Earlier this week, defensive coordinator Greg Mattison shouldered the blame for the Wolverines' lack of success against the triple-option, saying the game plan did not provide the defense with "enough bullets."
But even though the Falcons had success - and the triple option won't come up against this year, unless Michigan sees a service academy or Georgia Tech in a bowl game - Ryan says there is a very important lesson the Wolverines can learn from the experience: sound technique goes a long way.
"Your footwork, the things you do every single day," Ryan said. "We need to perfect that and get it done.
"I think we, as a defense, need to play our technique and keep moving forward. Looking back at it, I think we played physical and came out with the win."
As a redshirt sophomore who has played beside veteran middle linebacker Kenny Demens, who is now a fifth-year senior, for the majority of his career, it was a little strange to suddenly be the most experienced linebacker on the field.
"It was kind of a little weird," Ryan said. "I help them out. The best players are going to play, and James and Joe stepped up. They were doing well in there.

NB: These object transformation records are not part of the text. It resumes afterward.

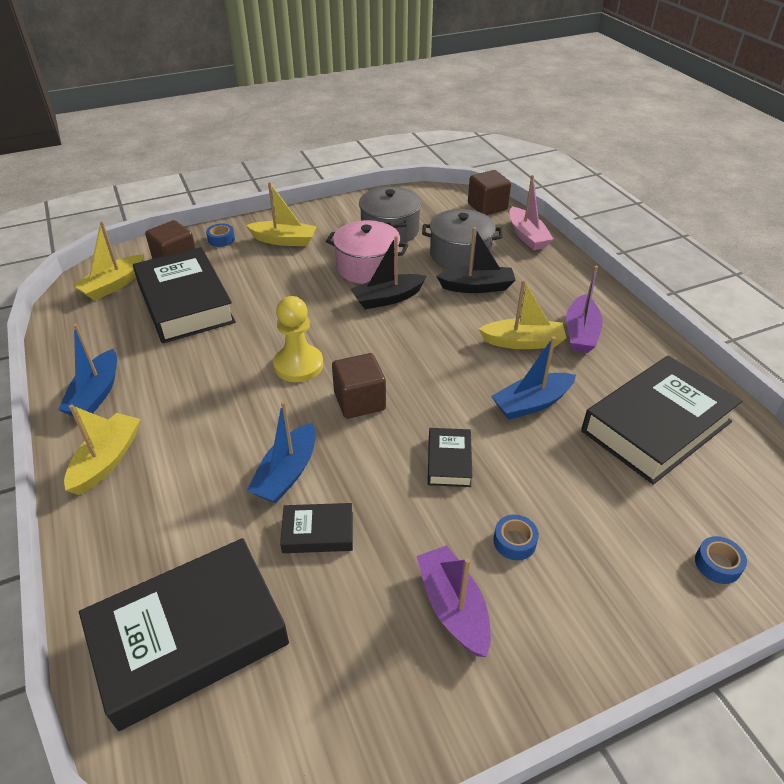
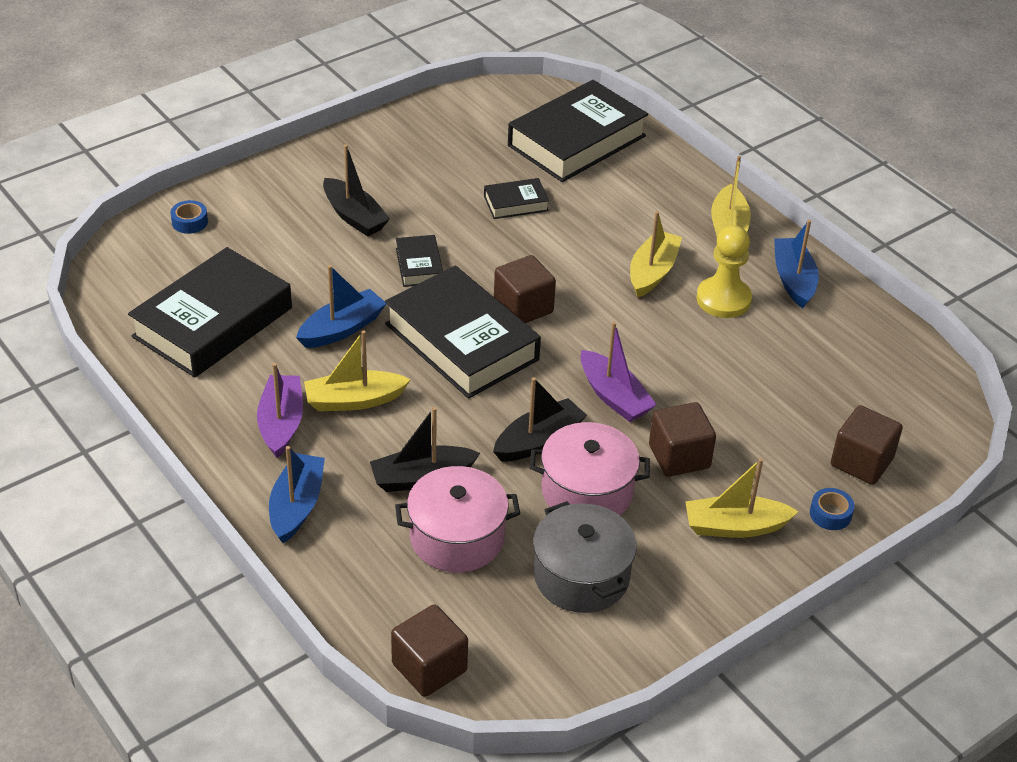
camera: 165 degrees right, 0 degrees up
(114, 285) = (906, 410): yellow boat -> yellow boat (652, 272)
(185, 303) = (792, 397): black book -> black book (461, 342)
(287, 473) = (563, 238): blue boat -> blue boat (296, 506)
(294, 278) = (679, 456): none -> brown cube
(298, 365) = (606, 336): yellow pawn -> yellow pawn (723, 299)
(453, 607) = (397, 175): purple boat -> purple boat (614, 396)
(460, 255) = (457, 537): grey pot -> pink pot
(514, 541) = (354, 216): blue tape -> black boat
(527, 236) = (354, 597): pink boat -> none

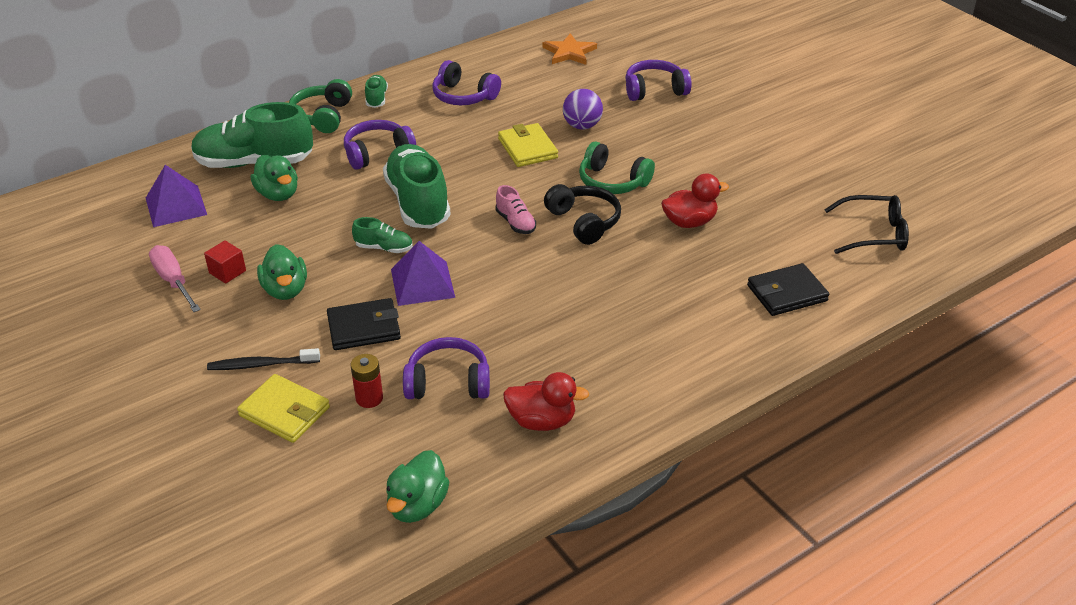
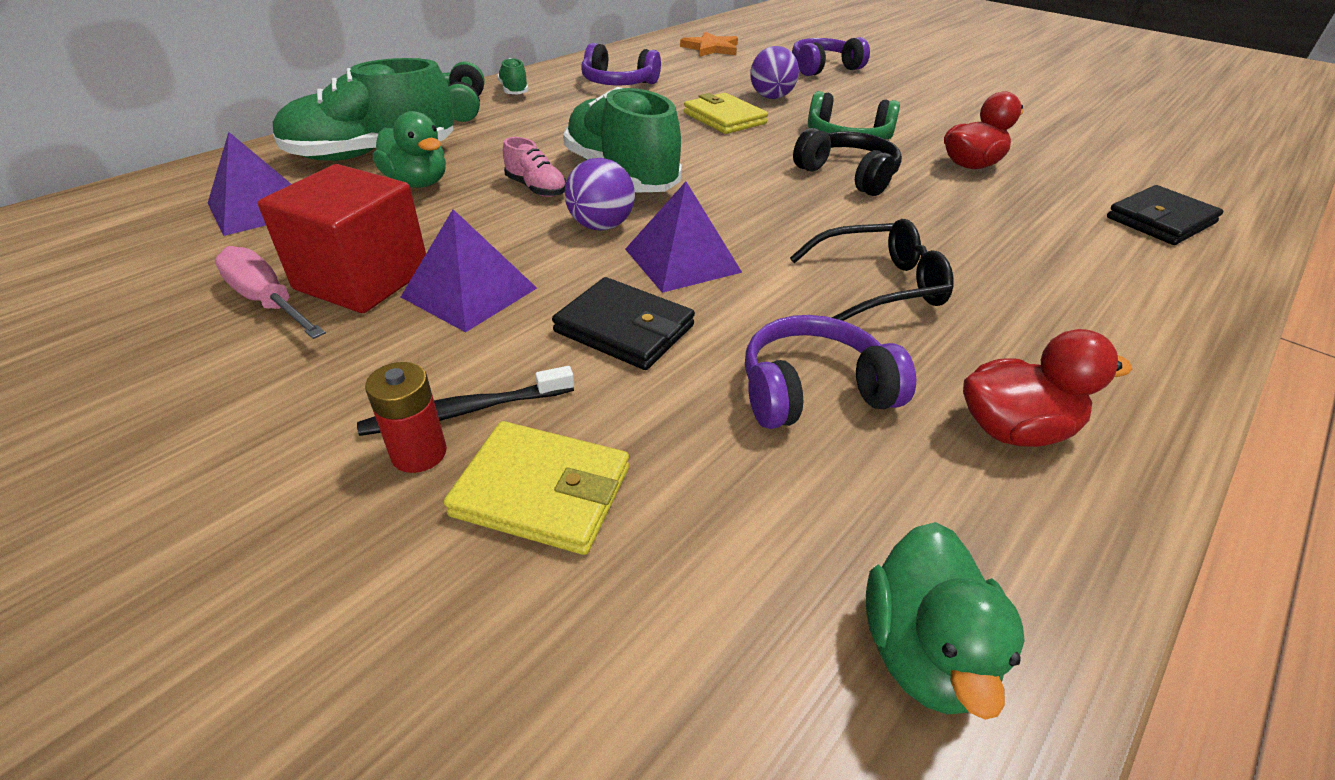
camera: 15 degrees left, 0 degrees up
(227, 272) = (362, 279): red cube -> red cube, size x2.14
(285, 290) = (469, 292): green duck -> purple pyramid
(364, 328) = (624, 329): black wallet -> black wallet turned 60 degrees clockwise
(369, 398) = (694, 439): red battery -> red battery (419, 453)
(377, 153) = (540, 134): purple headphones -> none
(384, 248) = (601, 226): green shoe -> purple ball
(515, 223) = (763, 184): pink shoe -> pink shoe (536, 189)
(873, 233) = (1178, 158): black glasses -> black glasses (878, 285)

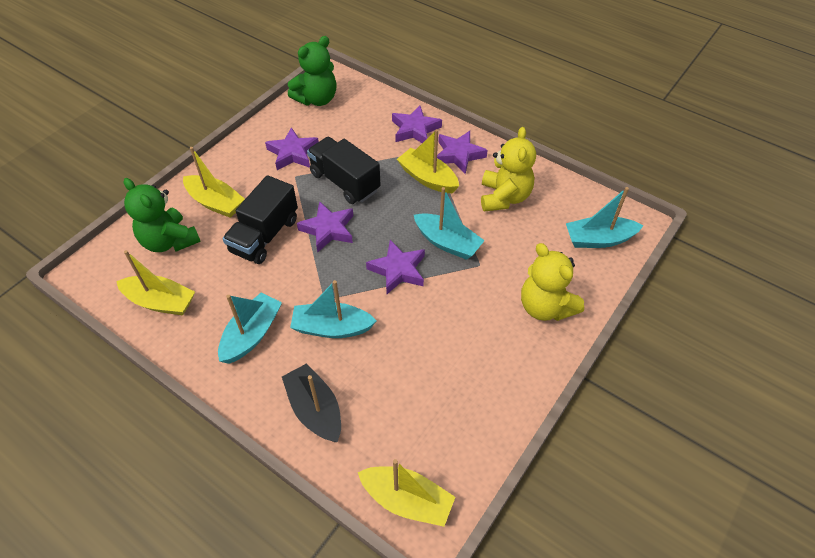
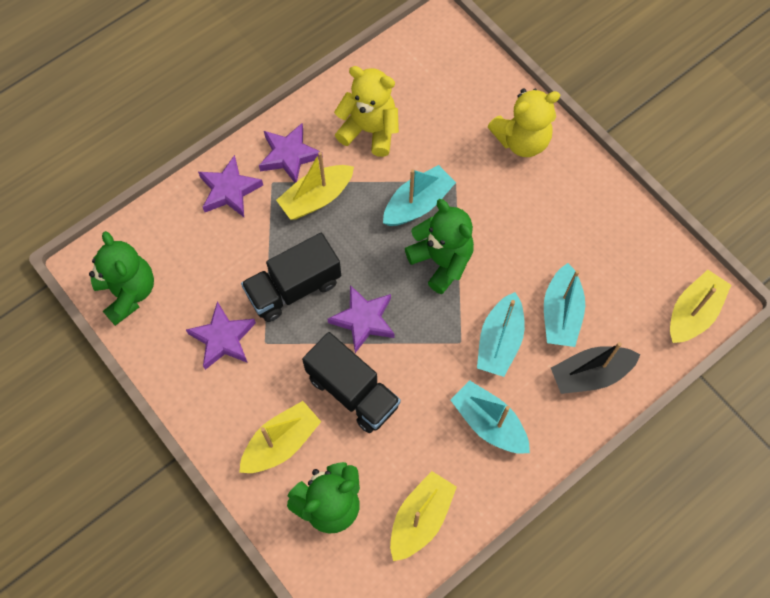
camera: 75 degrees left, 15 degrees up
(398, 270) = (441, 261): purple star -> green teddy bear
(598, 239) = (452, 65): turquoise boat -> turquoise boat (561, 313)

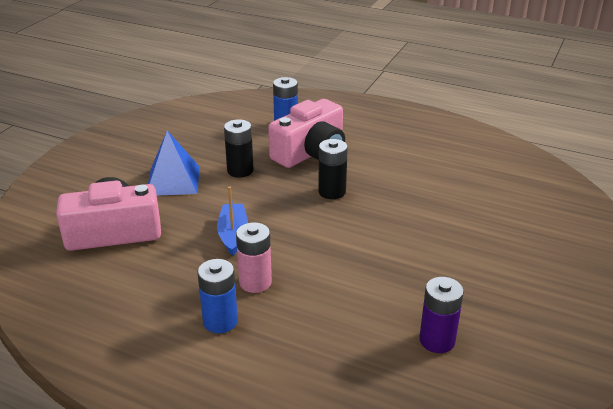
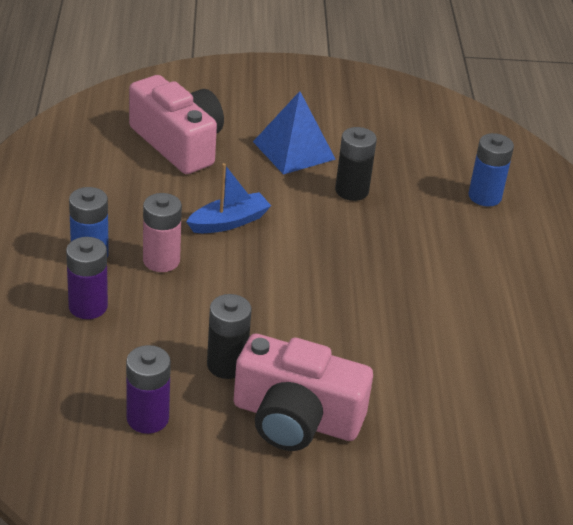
camera: 60 degrees right, 5 degrees up
(287, 340) = (88, 306): none -> purple battery
(311, 153) = (436, 235): pink camera -> pink camera (296, 418)
(332, 192) = (365, 273): black battery -> black battery (227, 365)

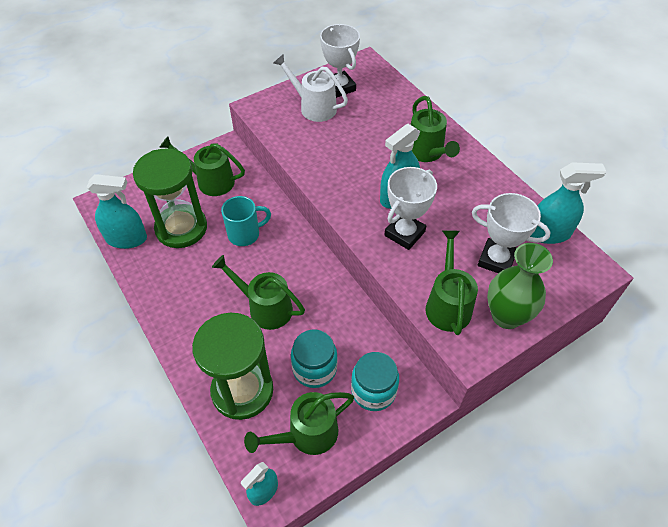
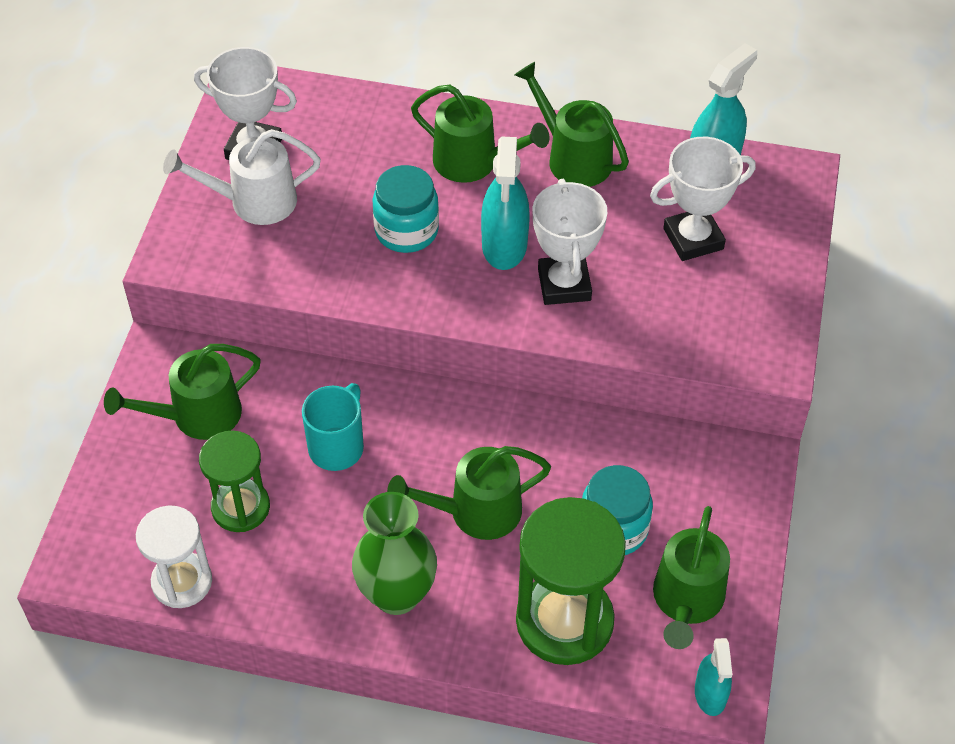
camera: 45 degrees left, 0 degrees up
(126, 239) = (182, 582): turquoise spray bottle -> white hourglass
(181, 228) = (240, 507): green hourglass -> green hourglass, size x0.63
(373, 391) = (700, 496): turquoise jar -> turquoise jar (406, 231)
(447, 304) = (698, 329): green watering can -> green watering can (572, 157)
(506, 316) = (768, 294): green vase -> green vase (396, 594)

"If they have any questions, I just let them know what to do. Questions on the field, Joe knows the defense. James know the defense. They all know what they're doing, but if they have any questions about steps, technique, anything like that, I'll always try to help them out.
"They both have very good instincts. They're both fast to the ball. They know what tto do when the ball is coming, and I feel like that is a really big help."
Ryan said he was impressed with how quickly the younger Wolverines have adapted to the college game. And not just Ross and Bolden. He also mentioned defensive tackle Ondre Pipkins and defensive end Mario Ojemudia - whom Ryan rooms with on road trips - as players who have made a positive impact.